*Provided information*.
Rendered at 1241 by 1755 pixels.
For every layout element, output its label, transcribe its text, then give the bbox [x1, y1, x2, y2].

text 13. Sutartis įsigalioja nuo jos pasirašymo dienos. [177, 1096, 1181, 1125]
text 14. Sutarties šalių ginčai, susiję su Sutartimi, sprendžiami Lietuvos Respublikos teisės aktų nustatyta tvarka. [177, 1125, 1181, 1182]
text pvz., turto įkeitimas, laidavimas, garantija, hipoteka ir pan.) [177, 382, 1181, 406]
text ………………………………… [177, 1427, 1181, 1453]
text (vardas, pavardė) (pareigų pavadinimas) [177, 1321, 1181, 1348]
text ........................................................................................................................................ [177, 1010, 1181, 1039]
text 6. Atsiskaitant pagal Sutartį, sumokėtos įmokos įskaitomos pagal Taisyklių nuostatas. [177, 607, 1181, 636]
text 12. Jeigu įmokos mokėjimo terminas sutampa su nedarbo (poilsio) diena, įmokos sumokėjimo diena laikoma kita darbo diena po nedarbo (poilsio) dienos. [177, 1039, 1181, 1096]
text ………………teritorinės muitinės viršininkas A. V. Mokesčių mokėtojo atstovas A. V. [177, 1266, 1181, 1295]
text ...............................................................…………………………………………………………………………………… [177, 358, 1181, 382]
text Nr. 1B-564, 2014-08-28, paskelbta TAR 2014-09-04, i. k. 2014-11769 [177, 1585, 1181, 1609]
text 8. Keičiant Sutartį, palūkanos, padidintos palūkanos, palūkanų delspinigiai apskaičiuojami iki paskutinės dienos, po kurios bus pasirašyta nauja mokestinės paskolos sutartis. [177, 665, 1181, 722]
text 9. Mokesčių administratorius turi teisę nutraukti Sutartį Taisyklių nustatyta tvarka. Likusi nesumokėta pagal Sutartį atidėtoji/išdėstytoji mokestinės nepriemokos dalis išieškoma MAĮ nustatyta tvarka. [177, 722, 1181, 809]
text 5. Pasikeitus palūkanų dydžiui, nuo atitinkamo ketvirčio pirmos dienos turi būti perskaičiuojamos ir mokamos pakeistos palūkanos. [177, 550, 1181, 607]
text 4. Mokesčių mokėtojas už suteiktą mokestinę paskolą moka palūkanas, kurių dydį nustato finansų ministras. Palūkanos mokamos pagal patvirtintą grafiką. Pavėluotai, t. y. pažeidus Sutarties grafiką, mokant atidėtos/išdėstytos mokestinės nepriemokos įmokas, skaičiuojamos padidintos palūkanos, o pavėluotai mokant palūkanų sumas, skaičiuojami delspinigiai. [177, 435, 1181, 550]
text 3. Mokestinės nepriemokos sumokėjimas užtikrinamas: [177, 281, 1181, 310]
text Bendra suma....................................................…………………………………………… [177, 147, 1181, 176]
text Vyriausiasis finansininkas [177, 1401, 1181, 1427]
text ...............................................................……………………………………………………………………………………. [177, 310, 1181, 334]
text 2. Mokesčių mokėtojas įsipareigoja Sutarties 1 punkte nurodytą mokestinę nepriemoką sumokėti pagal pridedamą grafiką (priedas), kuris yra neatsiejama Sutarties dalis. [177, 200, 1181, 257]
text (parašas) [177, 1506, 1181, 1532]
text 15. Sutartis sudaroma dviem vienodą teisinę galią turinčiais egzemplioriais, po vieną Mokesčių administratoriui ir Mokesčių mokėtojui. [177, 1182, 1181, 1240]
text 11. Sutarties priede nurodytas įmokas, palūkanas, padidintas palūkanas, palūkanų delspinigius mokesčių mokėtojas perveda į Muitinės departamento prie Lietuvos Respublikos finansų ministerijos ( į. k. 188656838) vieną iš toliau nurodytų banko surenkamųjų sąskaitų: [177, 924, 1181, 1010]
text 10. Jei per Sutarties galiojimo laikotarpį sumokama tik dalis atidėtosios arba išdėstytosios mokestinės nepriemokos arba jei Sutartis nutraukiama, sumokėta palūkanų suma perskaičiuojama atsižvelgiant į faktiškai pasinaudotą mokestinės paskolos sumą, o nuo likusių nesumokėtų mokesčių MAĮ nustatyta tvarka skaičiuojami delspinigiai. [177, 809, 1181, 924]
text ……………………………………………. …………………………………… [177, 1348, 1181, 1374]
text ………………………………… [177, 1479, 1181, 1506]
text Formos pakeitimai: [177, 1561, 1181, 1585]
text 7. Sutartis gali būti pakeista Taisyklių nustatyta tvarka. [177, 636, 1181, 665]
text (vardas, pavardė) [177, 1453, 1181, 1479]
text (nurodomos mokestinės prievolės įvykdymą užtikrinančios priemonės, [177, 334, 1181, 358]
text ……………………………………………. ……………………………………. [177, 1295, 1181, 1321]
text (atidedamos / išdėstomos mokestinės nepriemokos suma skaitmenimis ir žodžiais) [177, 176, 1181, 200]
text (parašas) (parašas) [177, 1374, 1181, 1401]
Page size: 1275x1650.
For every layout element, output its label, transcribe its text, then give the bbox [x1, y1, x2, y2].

*What is expected*. Reproduce all of the material above verbatim, line for line.

*Task answer*.
Rendered at 1241 by 1755 pixels.
For every layout element, output its label, transcribe its text, then give the bbox [x1, y1, x2, y2].

text 13. Sutartis įsigalioja nuo jos pasirašymo dienos. [177, 1096, 1181, 1125]
text 14. Sutarties šalių ginčai, susiję su Sutartimi, sprendžiami Lietuvos Respublikos teisės aktų nustatyta tvarka. [177, 1125, 1181, 1182]
text pvz., turto įkeitimas, laidavimas, garantija, hipoteka ir pan.) [177, 382, 1181, 406]
text ………………………………… [177, 1427, 1181, 1453]
text (vardas, pavardė) (pareigų pavadinimas) [177, 1321, 1181, 1348]
text ........................................................................................................................................ [177, 1010, 1181, 1039]
text 6. Atsiskaitant pagal Sutartį, sumokėtos įmokos įskaitomos pagal Taisyklių nuostatas. [177, 607, 1181, 636]
text 12. Jeigu įmokos mokėjimo terminas sutampa su nedarbo (poilsio) diena, įmokos sumokėjimo diena laikoma kita darbo diena po nedarbo (poilsio) dienos. [177, 1039, 1181, 1096]
text ………………teritorinės muitinės viršininkas A. V. Mokesčių mokėtojo atstovas A. V. [177, 1266, 1181, 1295]
text ...............................................................…………………………………………………………………………………… [177, 358, 1181, 382]
text Nr. 1B-564, 2014-08-28, paskelbta TAR 2014-09-04, i. k. 2014-11769 [177, 1585, 1181, 1609]
text 8. Keičiant Sutartį, palūkanos, padidintos palūkanos, palūkanų delspinigiai apskaičiuojami iki paskutinės dienos, po kurios bus pasirašyta nauja mokestinės paskolos sutartis. [177, 665, 1181, 722]
text 9. Mokesčių administratorius turi teisę nutraukti Sutartį Taisyklių nustatyta tvarka. Likusi nesumokėta pagal Sutartį atidėtoji/išdėstytoji mokestinės nepriemokos dalis išieškoma MAĮ nustatyta tvarka. [177, 722, 1181, 809]
text 5. Pasikeitus palūkanų dydžiui, nuo atitinkamo ketvirčio pirmos dienos turi būti perskaičiuojamos ir mokamos pakeistos palūkanos. [177, 550, 1181, 607]
text 4. Mokesčių mokėtojas už suteiktą mokestinę paskolą moka palūkanas, kurių dydį nustato finansų ministras. Palūkanos mokamos pagal patvirtintą grafiką. Pavėluotai, t. y. pažeidus Sutarties grafiką, mokant atidėtos/išdėstytos mokestinės nepriemokos įmokas, skaičiuojamos padidintos palūkanos, o pavėluotai mokant palūkanų sumas, skaičiuojami delspinigiai. [177, 435, 1181, 550]
text 3. Mokestinės nepriemokos sumokėjimas užtikrinamas: [177, 281, 1181, 310]
text Bendra suma....................................................…………………………………………… [177, 147, 1181, 176]
text Vyriausiasis finansininkas [177, 1401, 1181, 1427]
text ...............................................................……………………………………………………………………………………. [177, 310, 1181, 334]
text 2. Mokesčių mokėtojas įsipareigoja Sutarties 1 punkte nurodytą mokestinę nepriemoką sumokėti pagal pridedamą grafiką (priedas), kuris yra neatsiejama Sutarties dalis. [177, 200, 1181, 257]
text (parašas) [177, 1506, 1181, 1532]
text 15. Sutartis sudaroma dviem vienodą teisinę galią turinčiais egzemplioriais, po vieną Mokesčių administratoriui ir Mokesčių mokėtojui. [177, 1182, 1181, 1240]
text 11. Sutarties priede nurodytas įmokas, palūkanas, padidintas palūkanas, palūkanų delspinigius mokesčių mokėtojas perveda į Muitinės departamento prie Lietuvos Respublikos finansų ministerijos ( į. k. 188656838) vieną iš toliau nurodytų banko surenkamųjų sąskaitų: [177, 924, 1181, 1010]
text 10. Jei per Sutarties galiojimo laikotarpį sumokama tik dalis atidėtosios arba išdėstytosios mokestinės nepriemokos arba jei Sutartis nutraukiama, sumokėta palūkanų suma perskaičiuojama atsižvelgiant į faktiškai pasinaudotą mokestinės paskolos sumą, o nuo likusių nesumokėtų mokesčių MAĮ nustatyta tvarka skaičiuojami delspinigiai. [177, 809, 1181, 924]
text ……………………………………………. …………………………………… [177, 1348, 1181, 1374]
text ………………………………… [177, 1479, 1181, 1506]
text Formos pakeitimai: [177, 1561, 1181, 1585]
text 7. Sutartis gali būti pakeista Taisyklių nustatyta tvarka. [177, 636, 1181, 665]
text (vardas, pavardė) [177, 1453, 1181, 1479]
text (nurodomos mokestinės prievolės įvykdymą užtikrinančios priemonės, [177, 334, 1181, 358]
text ……………………………………………. ……………………………………. [177, 1295, 1181, 1321]
text (atidedamos / išdėstomos mokestinės nepriemokos suma skaitmenimis ir žodžiais) [177, 176, 1181, 200]
text (parašas) (parašas) [177, 1374, 1181, 1401]
Page size: 1275x1650.
For every layout element, output its label, transcribe its text, then give the bbox [x1, y1, x2, y2].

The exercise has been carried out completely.